At some point in the late 1960s, West Germany's allies, the British and the Americans, sat Germany down someplace secure, and showed them Britain's latest innovation. Known later as Dorchester or Chobham armor, it was a new style of composite armor that gave yet undesignated tanks a fighting chance of shrugging off KE penetrators or HEAT rounds. The basic idea to the still highly classified Dorchester armor is that a matrix of steel plates, ceramic tiles, and rubber could twist the otherwise irresistible forces and use their extreme energy against them, deflecting the shot away from the tank's vulnerable interior. While the Germans declined to use Chobram themselves, it clearly gave them a few ideas, (or maybe the Germans just had some material science Dpl. Ings who couldn't wait to play around with the new concept.) At any rate, they developed their own version of Chobram, which didn't protect as well, but was 1) cheaper, and 2) easier to maintain and replace. The Germans were already in the early stages of developing a successor to the Leopard, so the addition of the new composite armor was made a top priority.

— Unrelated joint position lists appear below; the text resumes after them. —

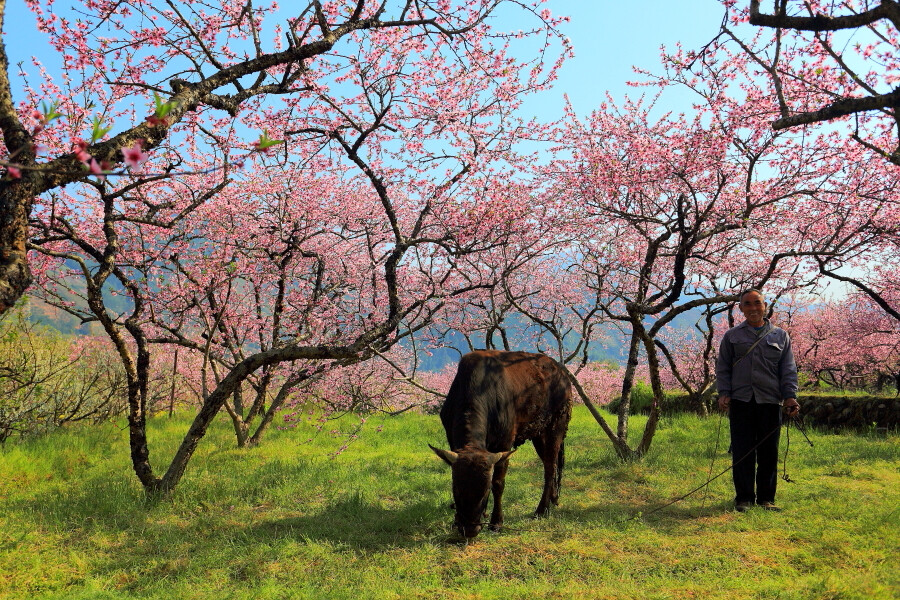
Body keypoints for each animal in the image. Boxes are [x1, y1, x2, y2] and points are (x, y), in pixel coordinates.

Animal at [429, 350, 573, 539]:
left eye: (485, 492)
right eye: (456, 489)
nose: (470, 529)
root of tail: (562, 372)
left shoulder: (504, 444)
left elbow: (498, 483)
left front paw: (496, 522)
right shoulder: (453, 441)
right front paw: (455, 522)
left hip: (555, 427)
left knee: (550, 468)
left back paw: (542, 509)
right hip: (539, 434)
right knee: (553, 464)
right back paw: (554, 498)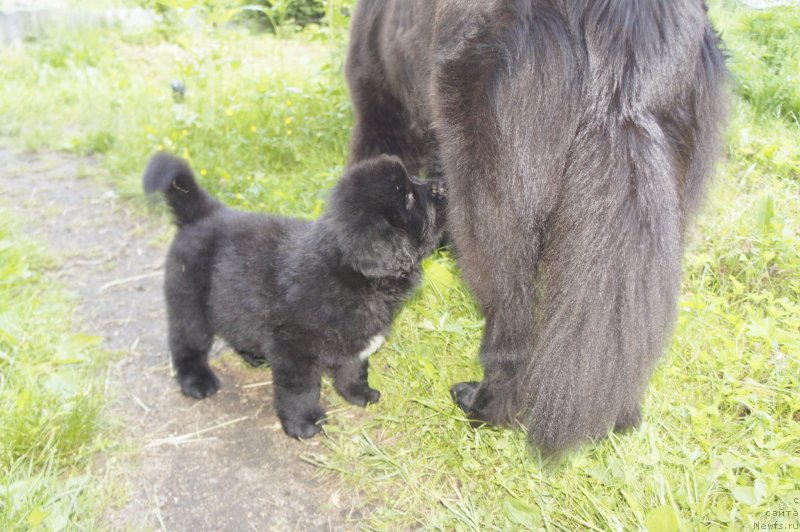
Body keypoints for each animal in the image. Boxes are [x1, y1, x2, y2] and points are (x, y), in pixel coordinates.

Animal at [144, 152, 444, 438]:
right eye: (408, 197)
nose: (441, 185)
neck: (348, 274)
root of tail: (202, 214)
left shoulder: (354, 341)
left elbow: (353, 370)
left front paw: (359, 394)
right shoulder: (295, 349)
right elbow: (301, 391)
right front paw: (304, 423)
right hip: (189, 303)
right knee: (187, 344)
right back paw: (196, 381)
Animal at [346, 0, 728, 450]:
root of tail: (623, 25)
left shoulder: (381, 105)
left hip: (493, 204)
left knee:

A long development process followed. The tank that would become the Leopard 2 is similar to many other Western MBTs. It has composite armor and a smooth-bore gun for firing modern tank rounds, a modern sensor and optics suite, and a emphasis on crew survivability. It has four crew stations - commander, gunner, loader, and driver, and the ammo is sequestered from the crew cabin to prevent a unlucky hit from killing the crew. By the time series production was ready, it was 1980.

The Cold War was by this point reaching new lows, and tank battles in West Germany were more than a theoretical interest to NATO. The previous Leopard had been a large export success, and so naturally many countries were interested in the new MBT. the Netherlands was the first to take an order of 445(!) Leo 2s in the early 1980s. There was no lack of domestic demand, either: the West German Army was at the time enormous compared to what it is today, having 12 divisions, nearly all of them being heavily mechanicalized. So many Leo 2s were produced - over 2000. The reunification of Germany and the subsequent military draw down saw most of these tanks excess to requirements, and thus Leopard became the deal going in modern MBTs. Canada replaced its knackered Leopard 1s during the war in Afghanistan with Leo 2s, one of the few procurement decisions that Canada has made in recent decades that actually went well. The Swedes recently picked the Leopard 2 as their MBT over the French Leclerc, and the Challenger 2.

In fact, that's why I think I dig modern tanks. Military Procurement has always been a bit of a mess, and the situation has gotten a lot worse for western nations since the Cold War's end. Somehow, western MBTs have avoided this rot. Tanks are not invulnerable super-machines (in fact, nearly all operational uses of MBTs stress how important it is that that they be supported by infantry.) Instead, the Main Battle Tank is the modern heavy cavalry. They operate as powerful mobile reserves, and as an armored lance to punch through enemy resistance. This isn't the existential battle for Germany the Leo 2 was originally designed for, but it is good to know that modern tanks are more than up to the task.